Edward Byron, the Duke of Clybourne, has been engaged to Lady Claire
Marsden since he was 11 and she was a newborn. As the time for
him to marry approaches, he decides that Claire will in fact be suitable. The only
problem: she doesn’t want to marry him - not because she doesn’t
like him (she does, very much), but because she knows he doesn’t love her.
Therein lies the first problem, one afflicting so many historical
romances these days. Claire doesn’t want to marry the man she loves
because he doesn’t love her, so she’d rather behave so dreadfully that he
washes his hands of her and never sees her again. Erm, really?
And Claire’s behavior is really bad. She comes across as a stupid,
spoiled young girl with no thought for anyone other than herself.
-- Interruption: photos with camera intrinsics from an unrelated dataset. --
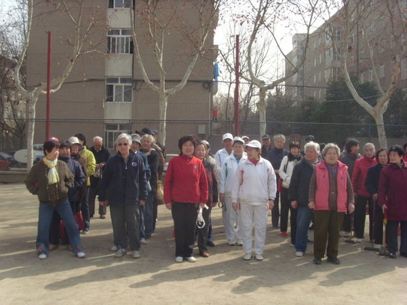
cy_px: 152
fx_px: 423
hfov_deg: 51.4
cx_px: 204
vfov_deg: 39.7
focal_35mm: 36
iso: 80
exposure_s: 1/250
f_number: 5.5
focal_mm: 6
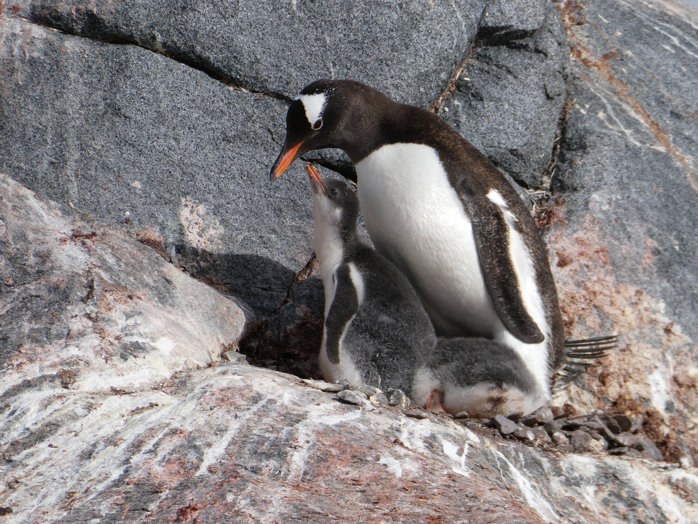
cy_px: 262
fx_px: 13671
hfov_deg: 2.9
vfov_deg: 2.2
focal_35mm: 678
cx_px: 349
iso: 80
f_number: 6.3
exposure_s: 1/800
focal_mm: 121.5
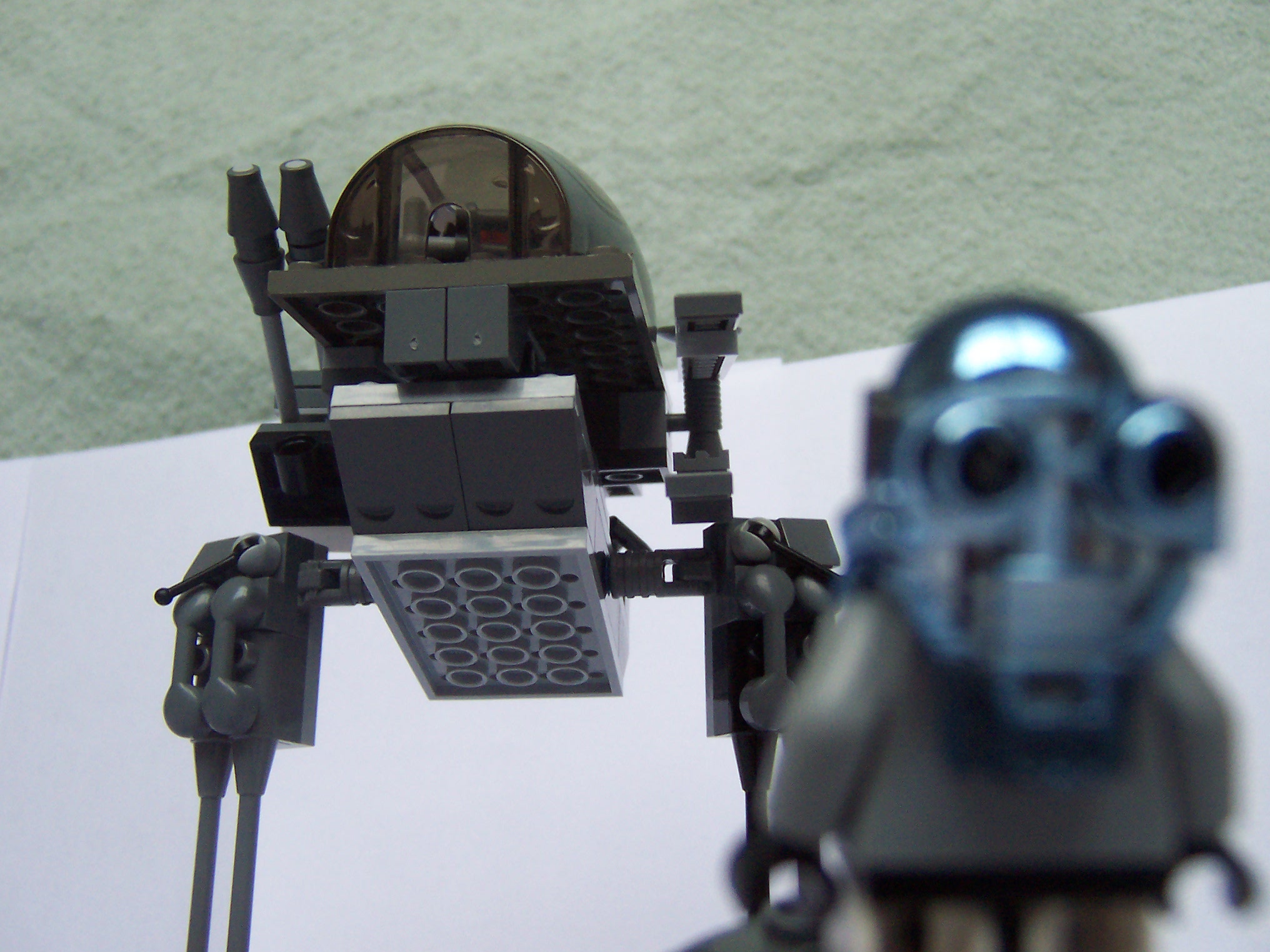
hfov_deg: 51.4
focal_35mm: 36
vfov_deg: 39.7
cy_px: 476
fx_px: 1321
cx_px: 635
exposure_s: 1/20
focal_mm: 5.6
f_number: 2.8
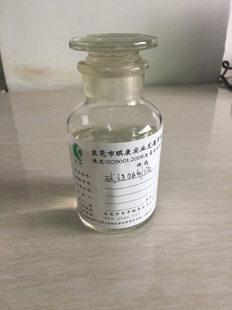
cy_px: 155
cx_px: 116
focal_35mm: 29
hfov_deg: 48.2
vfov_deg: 61.6
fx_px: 259
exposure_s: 1/33
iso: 40
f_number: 2.2
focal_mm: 4.15
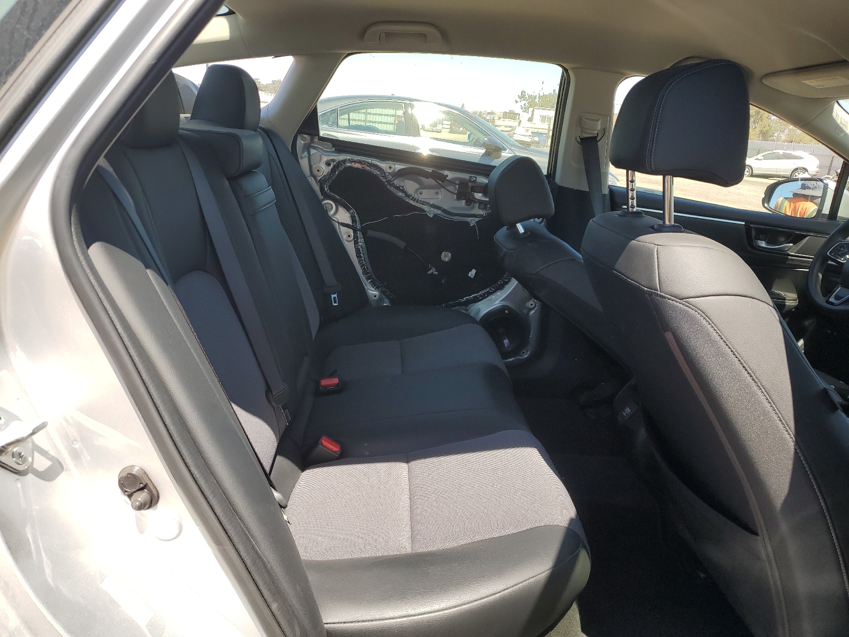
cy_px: 318
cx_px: 424
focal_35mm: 26
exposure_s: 1/833
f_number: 1.5
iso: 50
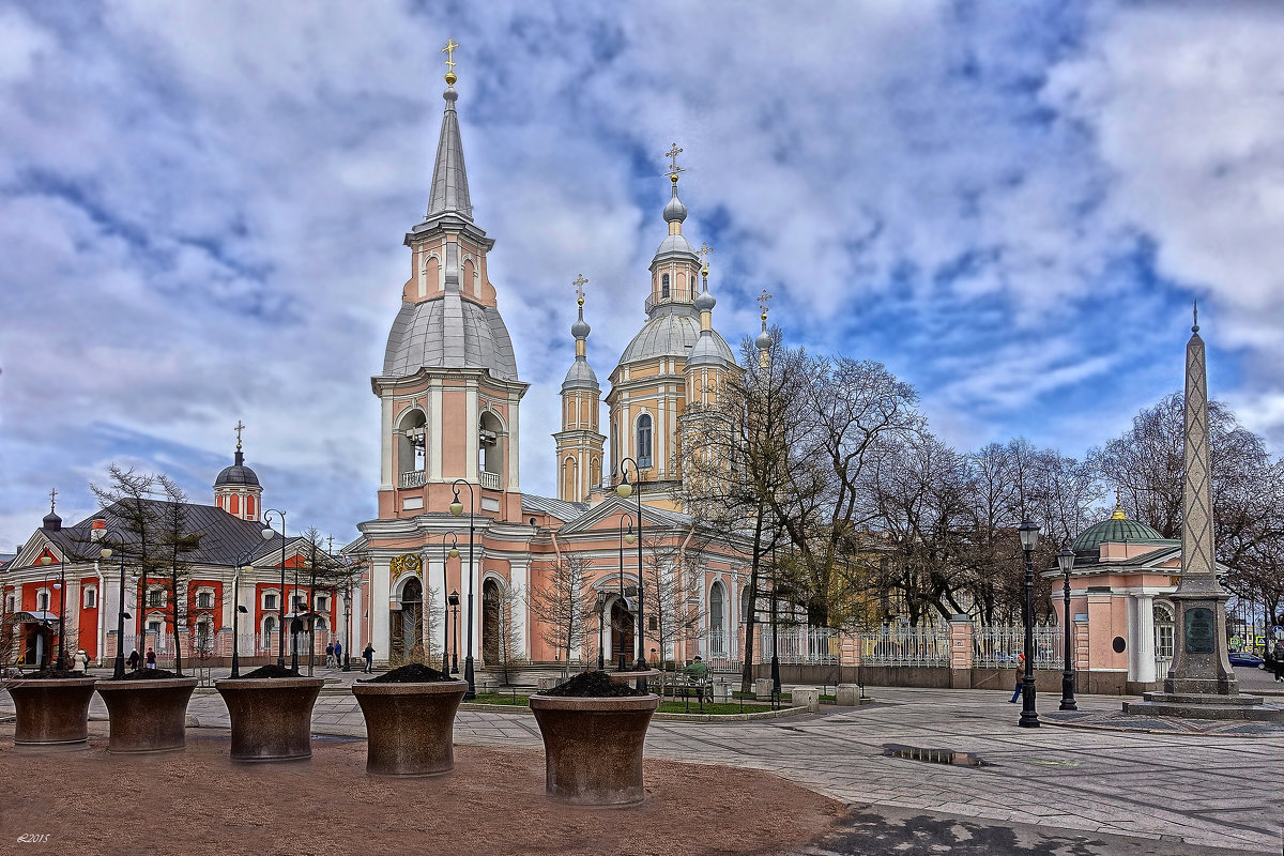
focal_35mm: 24
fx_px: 856
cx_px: 642
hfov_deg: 73.7
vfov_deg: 53.1
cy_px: 428
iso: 100
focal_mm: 8.8
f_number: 7.1
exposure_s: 1/320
Edward becomes more and more amazing as he puts up with her behavior
and - the second major problem - somehow it makes him fall in love with
her. Yes, that’s really going to happen.
The plot requires that heroine and hero are at odds for most of the
time, although Edward’s amazing forbearance somewhat blunts Claire’s
success. He decides to try to seduce her to get his own way, although
apart from this he seems fairly unselfish in this book. The big problem
for this reader is the unlikeable Claire. I can’t find it in myself to
rejoice that Edward finally gets her. I think he got a bad bargain there!